Material for the task:

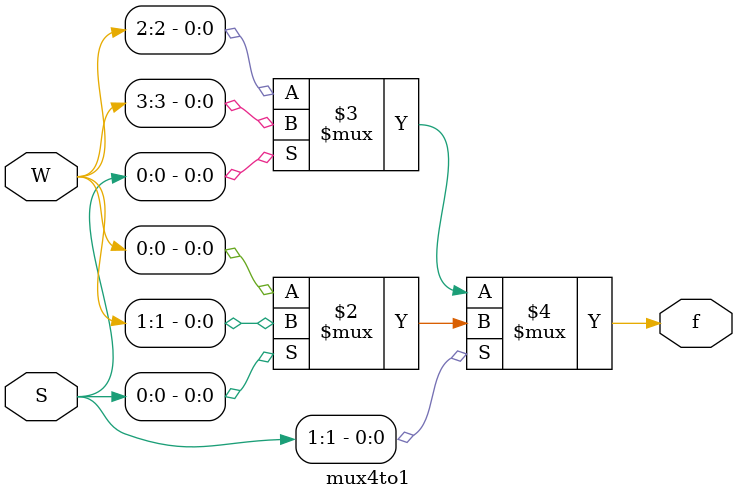
<source format=v>
module mux32to1(W, S, f);
input [0:31]W;
input [4:0]S;
output f;
wire [0:3]X;

mux8to1 m1(W[0:7], S[2:0], X[0]);
mux8to1 m2(W[8:15], S[2:0], X[1]);
mux8to1 m3(W[16:23], S[2:0], X[2]);
mux8to1 m4(W[24:31], S[2:0], X[3]);
mux4to1 m5(X[0:3], S[4:3], f);

endmodule


module mux8to1(W, S, f);
input [0:7]W;
input [2:0]S;
output f;
reg f;

always@(W or S)
        if(S == 0) 
                f = W[0];
        else if(S == 1) 
                f = W[1];
        else if(S == 2) 
                f = W[2];
        else if(S == 3) 
                f = W[3];
        else if(S == 4) 
                f = W[4];
        else if(S == 5) 
                f = W[5];
        else if(S == 6) 
                f = W[6];
        else if(S == 7) 
                f = W[7];
        
endmodule


module mux4to1(W, S, f);
input [0:3]W;
input [1:0]S;
output f;
reg f;

always@(W or S)
        f = S[1] ? (S[0] ? W[1] : W[0]) : (S[0] ? W[3] : W[2]);
        
endmodule


</source>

To do: From the records above, copy each line that contains the word "else".

Answer section:
        else if(S == 1) 
        else if(S == 2) 
        else if(S == 3) 
        else if(S == 4) 
        else if(S == 5) 
        else if(S == 6) 
        else if(S == 7) 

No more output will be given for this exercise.